## [Exercise details]
Rewrite every entry below with "zero-indexed" changed to "0-indexed" and everything else left as it is. Leave the pictures out of your answer.

## [Input]
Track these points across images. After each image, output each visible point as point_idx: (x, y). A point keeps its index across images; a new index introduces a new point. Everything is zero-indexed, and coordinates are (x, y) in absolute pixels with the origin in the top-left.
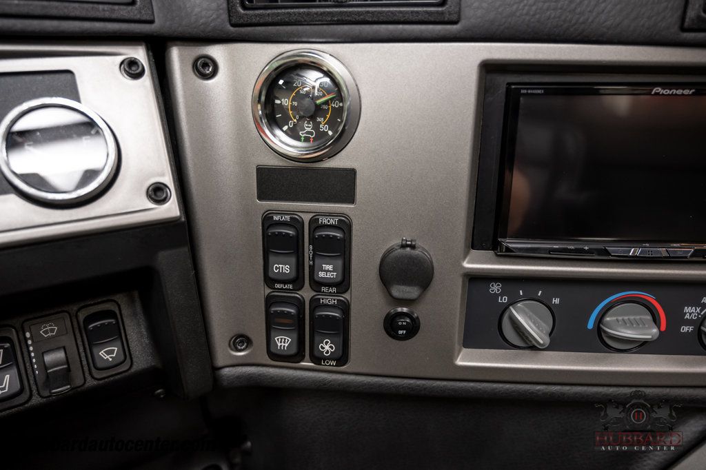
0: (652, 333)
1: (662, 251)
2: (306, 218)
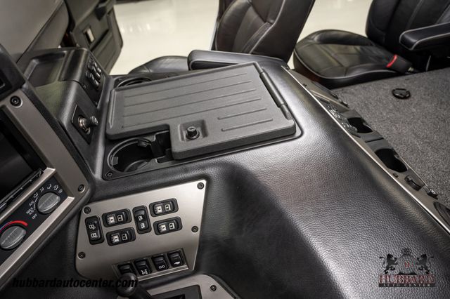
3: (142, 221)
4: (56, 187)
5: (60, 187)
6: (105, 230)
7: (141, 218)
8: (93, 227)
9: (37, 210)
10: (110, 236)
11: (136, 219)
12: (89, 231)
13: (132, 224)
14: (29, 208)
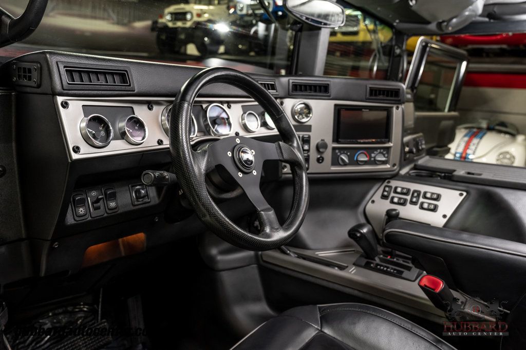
0: (366, 159)
1: (367, 141)
2: (301, 136)
3: (415, 197)
4: (386, 155)
5: (387, 157)
6: (392, 194)
7: (416, 194)
8: (387, 189)
9: (375, 157)
10: (393, 198)
11: (413, 194)
12: (384, 191)
13: (409, 198)
14: (373, 153)
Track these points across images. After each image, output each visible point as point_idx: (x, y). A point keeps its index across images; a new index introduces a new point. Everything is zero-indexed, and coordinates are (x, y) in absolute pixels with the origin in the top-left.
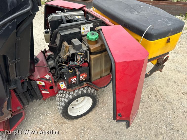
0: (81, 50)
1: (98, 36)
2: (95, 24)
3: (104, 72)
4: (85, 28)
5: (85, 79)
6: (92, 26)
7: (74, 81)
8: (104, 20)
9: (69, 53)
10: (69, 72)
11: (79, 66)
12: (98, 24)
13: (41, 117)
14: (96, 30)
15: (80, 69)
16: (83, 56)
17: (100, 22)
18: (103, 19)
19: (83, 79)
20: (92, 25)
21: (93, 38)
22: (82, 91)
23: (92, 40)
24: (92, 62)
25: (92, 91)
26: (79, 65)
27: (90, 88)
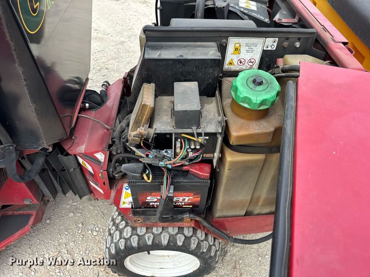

## [Output]
Track these points across images. After each image, output each visible point as point_idx: (x, y). A point keeps its index across images; a new index introduces a new point. Everything is 0-indexed, and coordinates are (x, y) in absolute pixels with the origin in the top-left.
0: (652, 333)
1: (662, 251)
2: (306, 218)
3: (142, 221)
4: (56, 187)
5: (60, 187)
6: (105, 230)
7: (141, 218)
8: (93, 227)
9: (37, 210)
10: (110, 236)
11: (136, 219)
12: (89, 231)
13: (132, 224)
14: (29, 208)
0: (366, 159)
1: (367, 141)
2: (301, 136)
3: (415, 197)
4: (386, 155)
5: (387, 157)
6: (392, 194)
7: (416, 194)
8: (387, 189)
9: (375, 157)
10: (393, 198)
11: (413, 194)
12: (384, 191)
13: (409, 198)
14: (373, 153)
Track these points across images. After each image, output each visible point as point_idx: (x, y). A point keeps its index across images; a new index introduces a new point. Everything is 0-indexed, and coordinates are (x, y) in absolute pixels with the origin in the top-left.
0: (81, 50)
1: (98, 36)
2: (95, 24)
3: (104, 72)
4: (85, 28)
5: (85, 79)
6: (92, 26)
7: (74, 81)
8: (104, 20)
9: (69, 53)
10: (69, 72)
11: (79, 66)
12: (98, 24)
13: (41, 117)
14: (96, 30)
15: (80, 69)
16: (83, 56)
17: (100, 22)
18: (103, 19)
19: (83, 79)
20: (92, 25)
21: (93, 38)
22: (82, 91)
23: (92, 40)
24: (92, 62)
25: (92, 91)
26: (79, 65)
27: (90, 88)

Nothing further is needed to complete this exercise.